Pour Mohamad Aboul-Ghar, prési­dent du parti Egyptien démocratique, le but essentiel pour lequel ce Front a été créé a été atteint. « Lorsque le Front a été créé, tous ses membres, malgré leurs tendances idéologiques et politiques différentes, étaient tous d’accord que le régime des Frères musulmans et la déclaration consti­tutionnelle de Morsi représentaient un danger pour l’Egypte. Mais aujourd’hui, l’équation politique a changé après la chute de Morsi et le FNS n’a plus de raison d’être, sur­tout qu’il y a des divergences entre les partis. Aujourd’hui, cette coali­tion est inutile », pense Aboul-Ghar. Avis partagé par Abdel-Ghaffar Chokr, président du parti de la Coalition populaire socia­liste. Il affirme que les activités du Front sont gelées depuis plus de 3 semaines, car les partis sont pris par les préparatifs des pro­chaines législatives. Au sein du Front, les partis sont divisés sur la question de savoir dans quel ordre il faut organiser les élec­tions législatives et parlemen­taires de même que sur le mode de scrutin. « Aujourd’hui, le maintien du Front ne fera que fragmenter davantage l’opposi­tion », précise Abdel-Ghaffar Chokr. Et d’ajouter : « Le FNS est apparu à un moment donné pour des raisons circonstan­cielles exceptionnelles. Sa disso­lution permettrait à chacun des partis politiques qui le compo­sent d’exercer la démocratie sur des bases de pluralisme politique ».

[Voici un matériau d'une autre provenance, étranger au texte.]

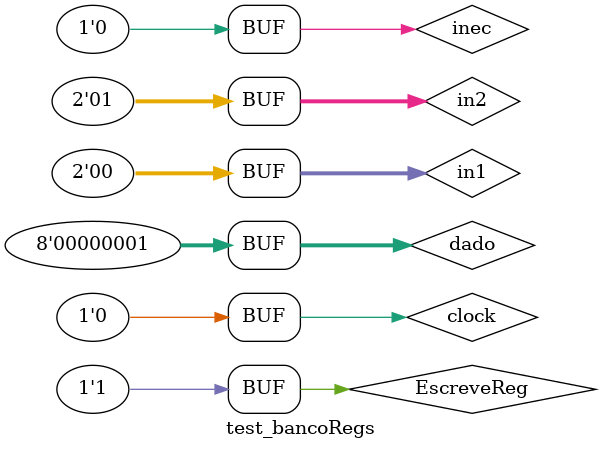
<source format=v>
module test_bancoRegs;
  reg clock;
  reg [1:0] in1;
  reg [1:0] in2;
  reg inec;
  reg [7:0] dado;
  reg EscreveReg;
  wire [7:0] out1;
  wire [7:0] out2;
  initial begin
  clock = 0; in1 = 0; in2=0; inec=0; dado=0; EscreveReg = 0;
   
   #1 clock = 1;
   in1 = 0;
   in2 = 1;
   inec = 1;
   dado = 0; 
   EscreveReg = 1;
   
   #1 clock = 0;
   #1 clock = 1;
   in1 = 0;
   in2 = 1;
   inec = 0;
   dado = 1;
   EscreveReg = 1; 
   
   #1 clock = 0;
      
  end
  initial begin
  $monitor("Time=%0d clock %d entrada1 %d entrada2 %d regs escrito %d dado %d EscreveReg %d, out1 %d, out2 %d",
  $time, clock, in1, in2, inec, dado, EscreveReg, out1, out2);
  end
  bancoRegs gate1(clock, in1, in2, inec, dado, out1, out2, EscreveReg);
endmodule
</source>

Concrétiser les revendications

Mais pour certains, le rôle du FNS n’était pas seulement de contrer l’hé­gémonie islamiste, mais aussi de concrétiser les revendications de la révolution et doit donc être mainte­nu. C’est notamment l’avis de Refaat Al-Saïd, qui rejette les appels à la dissolution du Front. « L’unité du Front est primordiale en cette période, où se dessine le paysage politique de l’Egypte. Ce Front incarne en premier lieu une volonté d’unifier les rangs et de conjuguer les efforts des partis politiques civils pour instaurer un régime démocra­tique véritable. Or, ce but n’a tou­jours pas été achevé puisque la chute de Morsi en soi n’est pas le début du processus démocratique. Le Front doit poursuivre son travail et ceux qui veulent le quitter sont libres de le faire », plaide Al-Saïd. Position par­tagée par Georges Ishaq, membre du Conseil national des droits de l’homme et fondateur du mouve­ment Kéfaya, qui voit en la dissolu­tion du FNS une perte énorme pour les partis libéraux. Il met en garde contre la dispersion des voix électo­rales aux prochaines législatives et présidentielle comme ce fut le cas lors des élections remportées par les islamistes. « Il ne faut pas oublier que les forces civiles restent frag­mentées et fragiles en comparaison avec les faucons de l’ancien PND qui pourraient remporter les pro­chaines législatives sous l’étiquette d’indépendants. C’est pourquoi le FNS doit être maintenu pour faire face au spectre d’un probable retour de l’ancien régime », souligne Ishaq. Plus pragmatique, Omar Al-Guendi, membre du bureau exécutif du Front, pense que c’est le mode de scrutin électoral qui décidera du sort du Front. En vertu du projet de Constitution, le président par inté­rim, Adly Mansour, doit trancher cette question. Pour Al-Guendi, si un scrutin de liste est adopté, il sera primordial de maintenir le Front qui constituera dans ce cas une forte coalition électorale permettant aux partis civils, surtout ceux récem­ment créés, de gagner des voix aux législatives. Mais si le scrutin uni­nominal est retenu, il ne servira à rien de maintenir le Front dont le rôle a pris fin avec la chute du régime islamiste.